• _Your assignment_: Whatever the records below say, write them all out exactly.

• _Collected data_:
[Start of section]
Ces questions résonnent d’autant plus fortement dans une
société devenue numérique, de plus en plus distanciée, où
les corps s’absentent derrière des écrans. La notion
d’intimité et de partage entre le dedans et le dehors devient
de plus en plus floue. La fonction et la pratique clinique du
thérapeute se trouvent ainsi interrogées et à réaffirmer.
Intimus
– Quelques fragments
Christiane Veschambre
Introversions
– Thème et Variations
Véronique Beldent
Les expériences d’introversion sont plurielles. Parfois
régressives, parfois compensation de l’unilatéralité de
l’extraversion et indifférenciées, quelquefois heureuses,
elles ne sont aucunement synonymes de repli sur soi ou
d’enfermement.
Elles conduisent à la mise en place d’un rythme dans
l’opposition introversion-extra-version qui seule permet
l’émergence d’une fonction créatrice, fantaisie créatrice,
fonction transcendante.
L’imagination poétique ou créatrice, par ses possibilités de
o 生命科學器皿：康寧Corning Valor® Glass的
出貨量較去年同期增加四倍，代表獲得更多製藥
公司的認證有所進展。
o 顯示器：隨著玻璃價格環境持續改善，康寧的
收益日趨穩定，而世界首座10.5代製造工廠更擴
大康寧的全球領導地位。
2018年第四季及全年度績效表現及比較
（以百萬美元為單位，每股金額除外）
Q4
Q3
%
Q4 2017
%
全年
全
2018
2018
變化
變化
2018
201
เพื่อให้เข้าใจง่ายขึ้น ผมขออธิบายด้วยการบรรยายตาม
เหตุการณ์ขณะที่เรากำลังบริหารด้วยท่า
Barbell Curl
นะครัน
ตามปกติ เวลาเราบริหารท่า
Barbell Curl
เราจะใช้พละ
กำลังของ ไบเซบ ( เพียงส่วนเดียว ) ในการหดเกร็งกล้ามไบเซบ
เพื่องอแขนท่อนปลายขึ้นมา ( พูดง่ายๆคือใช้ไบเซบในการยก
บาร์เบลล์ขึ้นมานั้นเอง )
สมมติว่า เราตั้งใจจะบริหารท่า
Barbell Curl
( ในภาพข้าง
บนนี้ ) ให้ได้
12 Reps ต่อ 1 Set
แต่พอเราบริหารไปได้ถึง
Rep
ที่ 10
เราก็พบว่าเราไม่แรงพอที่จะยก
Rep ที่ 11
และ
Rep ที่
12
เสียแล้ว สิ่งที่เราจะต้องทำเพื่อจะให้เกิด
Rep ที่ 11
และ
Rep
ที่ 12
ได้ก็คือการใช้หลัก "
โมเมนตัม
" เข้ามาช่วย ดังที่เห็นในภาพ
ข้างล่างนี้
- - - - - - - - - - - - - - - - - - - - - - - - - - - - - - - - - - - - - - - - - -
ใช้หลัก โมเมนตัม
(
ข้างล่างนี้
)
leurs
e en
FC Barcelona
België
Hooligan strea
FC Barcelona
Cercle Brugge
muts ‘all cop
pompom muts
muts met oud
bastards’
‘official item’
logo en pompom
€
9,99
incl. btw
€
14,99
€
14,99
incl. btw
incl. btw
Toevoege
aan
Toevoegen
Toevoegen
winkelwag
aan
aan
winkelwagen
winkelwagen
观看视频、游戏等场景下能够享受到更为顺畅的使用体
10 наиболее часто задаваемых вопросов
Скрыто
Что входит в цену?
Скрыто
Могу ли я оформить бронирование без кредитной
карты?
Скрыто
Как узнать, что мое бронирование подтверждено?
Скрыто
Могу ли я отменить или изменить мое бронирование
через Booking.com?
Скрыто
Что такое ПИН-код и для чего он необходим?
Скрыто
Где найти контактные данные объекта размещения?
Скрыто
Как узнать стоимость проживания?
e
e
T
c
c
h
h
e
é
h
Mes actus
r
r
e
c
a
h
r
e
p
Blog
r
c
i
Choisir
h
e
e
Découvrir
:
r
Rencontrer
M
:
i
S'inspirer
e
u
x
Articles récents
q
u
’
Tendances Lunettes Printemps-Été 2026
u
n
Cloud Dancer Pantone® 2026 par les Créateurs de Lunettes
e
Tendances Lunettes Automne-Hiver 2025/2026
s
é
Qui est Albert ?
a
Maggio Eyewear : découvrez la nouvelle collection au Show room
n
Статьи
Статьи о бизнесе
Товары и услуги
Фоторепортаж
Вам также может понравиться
[End of section]
• _Exercise output_:
Ces questions résonnent d’autant plus fortement dans une
société devenue numérique, de plus en plus distanciée, où
les corps s’absentent derrière des écrans. La notion
d’intimité et de partage entre le dedans et le dehors devient
de plus en plus floue. La fonction et la pratique clinique du
thérapeute se trouvent ainsi interrogées et à réaffirmer.
Intimus
– Quelques fragments
Christiane Veschambre
Introversions
– Thème et Variations
Véronique Beldent
Les expériences d’introversion sont plurielles. Parfois
régressives, parfois compensation de l’unilatéralité de
l’extraversion et indifférenciées, quelquefois heureuses,
elles ne sont aucunement synonymes de repli sur soi ou
d’enfermement.
Elles conduisent à la mise en place d’un rythme dans
l’opposition introversion-extra-version qui seule permet
l’émergence d’une fonction créatrice, fantaisie créatrice,
fonction transcendante.
L’imagination poétique ou créatrice, par ses possibilités de
o 生命科學器皿：康寧Corning Valor® Glass的
出貨量較去年同期增加四倍，代表獲得更多製藥
公司的認證有所進展。
o 顯示器：隨著玻璃價格環境持續改善，康寧的
收益日趨穩定，而世界首座10.5代製造工廠更擴
大康寧的全球領導地位。
2018年第四季及全年度績效表現及比較
（以百萬美元為單位，每股金額除外）
Q4
Q3
%
Q4 2017
%
全年
全
2018
2018
變化
變化
2018
201
เพื่อให้เข้าใจง่ายขึ้น ผมขออธิบายด้วยการบรรยายตาม
เหตุการณ์ขณะที่เรากำลังบริหารด้วยท่า
Barbell Curl
นะครัน
ตามปกติ เวลาเราบริหารท่า
Barbell Curl
เราจะใช้พละ
กำลังของ ไบเซบ ( เพียงส่วนเดียว ) ในการหดเกร็งกล้ามไบเซบ
เพื่องอแขนท่อนปลายขึ้นมา ( พูดง่ายๆคือใช้ไบเซบในการยก
บาร์เบลล์ขึ้นมานั้นเอง )
สมมติว่า เราตั้งใจจะบริหารท่า
Barbell Curl
( ในภาพข้าง
บนนี้ ) ให้ได้
12 Reps ต่อ 1 Set
แต่พอเราบริหารไปได้ถึง
Rep
ที่ 10
เราก็พบว่าเราไม่แรงพอที่จะยก
Rep ที่ 11
และ
Rep ที่
12
เสียแล้ว สิ่งที่เราจะต้องทำเพื่อจะให้เกิด
Rep ที่ 11
และ
Rep
ที่ 12
ได้ก็คือการใช้หลัก "
โมเมนตัม
" เข้ามาช่วย ดังที่เห็นในภาพ
ข้างล่างนี้
- - - - - - - - - - - - - - - - - - - - - - - - - - - - - - - - - - - - - - - - - -
ใช้หลัก โมเมนตัม
(
ข้างล่างนี้
)
leurs
e en
FC Barcelona
België
Hooligan strea
FC Barcelona
Cercle Brugge
muts ‘all cop
pompom muts
muts met oud
bastards’
‘official item’
logo en pompom
€
9,99
incl. btw
€
14,99
€
14,99
incl. btw
incl. btw
Toevoege
aan
Toevoegen
Toevoegen
winkelwag
aan
aan
winkelwagen
winkelwagen
观看视频、游戏等场景下能够享受到更为顺畅的使用体
10 наиболее часто задаваемых вопросов
Скрыто
Что входит в цену?
Скрыто
Могу ли я оформить бронирование без кредитной
карты?
Скрыто
Как узнать, что мое бронирование подтверждено?
Скрыто
Могу ли я отменить или изменить мое бронирование
через Booking.com?
Скрыто
Что такое ПИН-код и для чего он необходим?
Скрыто
Где найти контактные данные объекта размещения?
Скрыто
Как узнать стоимость проживания?
e
e
T
c
c
h
h
e
é
h
Mes actus
r
r
e
c
a
h
r
e
p
Blog
r
c
i
Choisir
h
e
e
Découvrir
:
r
Rencontrer
M
:
i
S'inspirer
e
u
x
Articles récents
q
u
’
Tendances Lunettes Printemps-Été 2026
u
n
Cloud Dancer Pantone® 2026 par les Créateurs de Lunettes
e
Tendances Lunettes Automne-Hiver 2025/2026
s
é
Qui est Albert ?
a
Maggio Eyewear : découvrez la nouvelle collection au Show room
n
Статьи
Статьи о бизнесе
Товары и услуги
Фоторепортаж
Вам также может понравиться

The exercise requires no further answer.